The project consortium should include at least 2 SOFC system manufacturers based in EU or H2020 Associated Country.

The project should:

• Evaluate experimentally at lab scale on stack and system level, how the change of fuel can modify the performance and the durability of the fuel cell, taking in particular into account the thermal management, which will be more complex and might affect SOFC lifetime;
• Implement required BoP components allowing the operation window from zero to 100% H2 in natural gas and with additions of purified biogas (CH4 and CO2, no pollutants);
• Define and validate an operation strategy adapted for a flexifuel operation;
• Demonstrate in relevant environment conditions and at system level, for at least 9 months, the operation in such flexifuel operating conditions; it should involve change of fuel (from 100% natural gas or biogas (potentially varying composition of biogas) to 100% H2, going through different levels of H2 admixtures in natural gas/biogas;
• Address safety and certification aspects in a suitable manner taking into account all relevant directives and regulations. These activities should take into account other FCH 2 JU projects working in this area. The project should bring the fuel cell system developed as close as possible to certification considering the applicable legal basis.

TRL at start of project: 4 and TRL at the end of the project: 6.

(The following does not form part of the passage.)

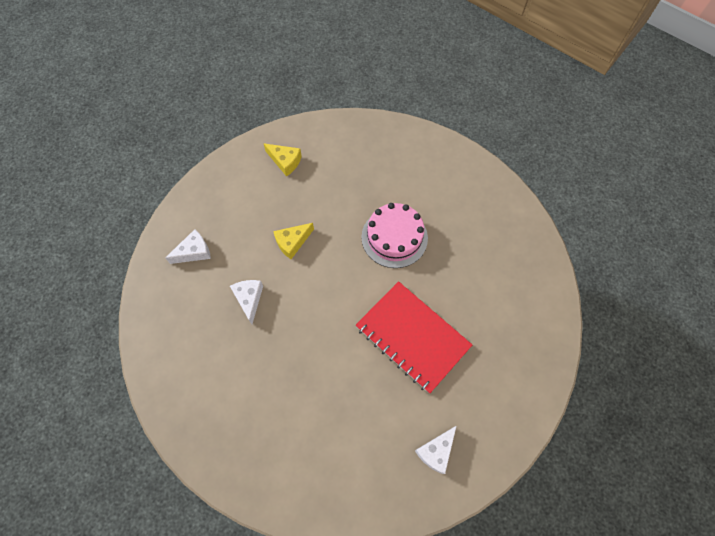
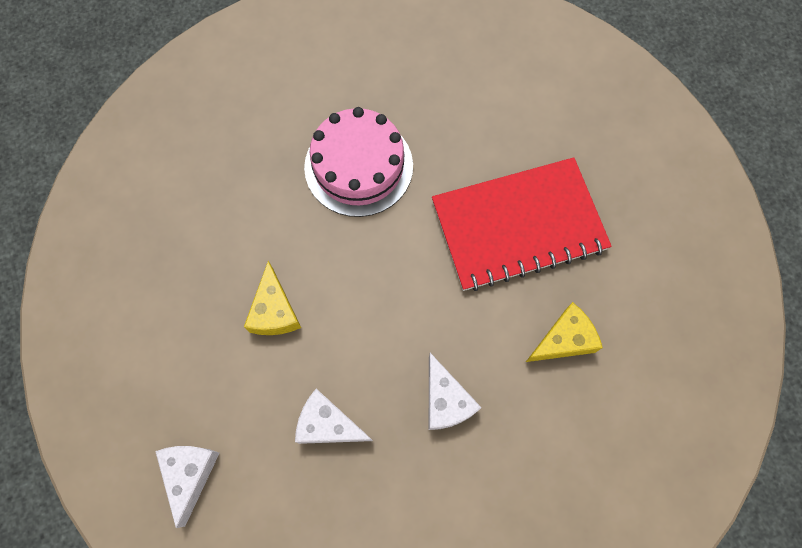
camera: 60 degrees left, 5 degrees up
yellow cheese [263,143,302,177] -> yellow cheese moved to [526,302,603,362]
white cheese [415,426,456,474] -> white cheese moved to [429,353,482,430]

Any safety-related event that may occur during execution of the project shall be reported to the European Commission's Joint Research Centre (JRC) dedicated mailbox JRC-PTT-H2SAFETY@ec.europa.eu , which manages the European hydrogen safety reference database, HIAD and the Hydrogen Event and Lessons LEarNed database, HELLEN.

Activities developing test protocols and procedures for the performance and durability assessment of fuel cell components should foresee a collaboration mechanism with JRC (see section 3.2.B "Collaboration with JRC"), in order to support EU-wide harmonisation. Test activities should adopt the already published FCH 2 JU harmonized testing protocols to benchmark performance and quantify progress at programme level.

The FCH 2 JU considers that proposals requesting a contribution from the EU of EUR 2.5 million would allow this specific challenge to be addressed appropriately. Nonetheless, this does not preclude submission and selection of proposals requesting other amounts.

Expected duration: 4 years

Flexifuel operation of SOFC systems should target to cover long-term EU policy perspectives. Consequently, the project is expected to have the following impacts:

• Demonstration of long-term operation (> 6000 h) at stack level with degradation rate below 1%/1000h in the operation window from 0 to 100% H2 in natural gas, thus proving the tolerance of H2 content in natural gas up to 100%;
• Demonstrate that BoP components are compatible for this wide range of gas composition, by qualifying them for the 0-100% H2 in natural gas range in laboratory and by integrating them in SOFC systems;
• BoP components allowing to reach the CAPEX targeted by the 2024 MAWP values [56];
• Demonstrate the operation at system level in relevant environment, with an electrical efficiency >48% LHV for the whole operation window from 0 to 100% H2 in natural gas, a behaviour and a degradation rate similar to natural gas fed SOFC systems, and with availability >90% over the operating duration (9 months minimum);
• Confirmation that flexifuel operation mode allow to reach the lifetime and efficiencies targeted by the 2024 MAWP values, thus demonstrating that SOFC systems are fully hydrogen ready;
• Decrease of CO2 emissions of SOFC by at least 40% during operation as compared to a standard natural gas fuel cell fed system;
• Demonstrate that the primary energy reduction through cogeneration is available also to pure hydrogen networks.

[56] https://www.fch.europa.eu/page/multi-annual-work-plan

The conditions related to this topic are provided in the chapter 3.3 of the FCH2 JU 2020 Annual Work Plan and in the General Annexes to the Horizon 2020 Work Programme 2018– 2020 which apply mutatis mutandis.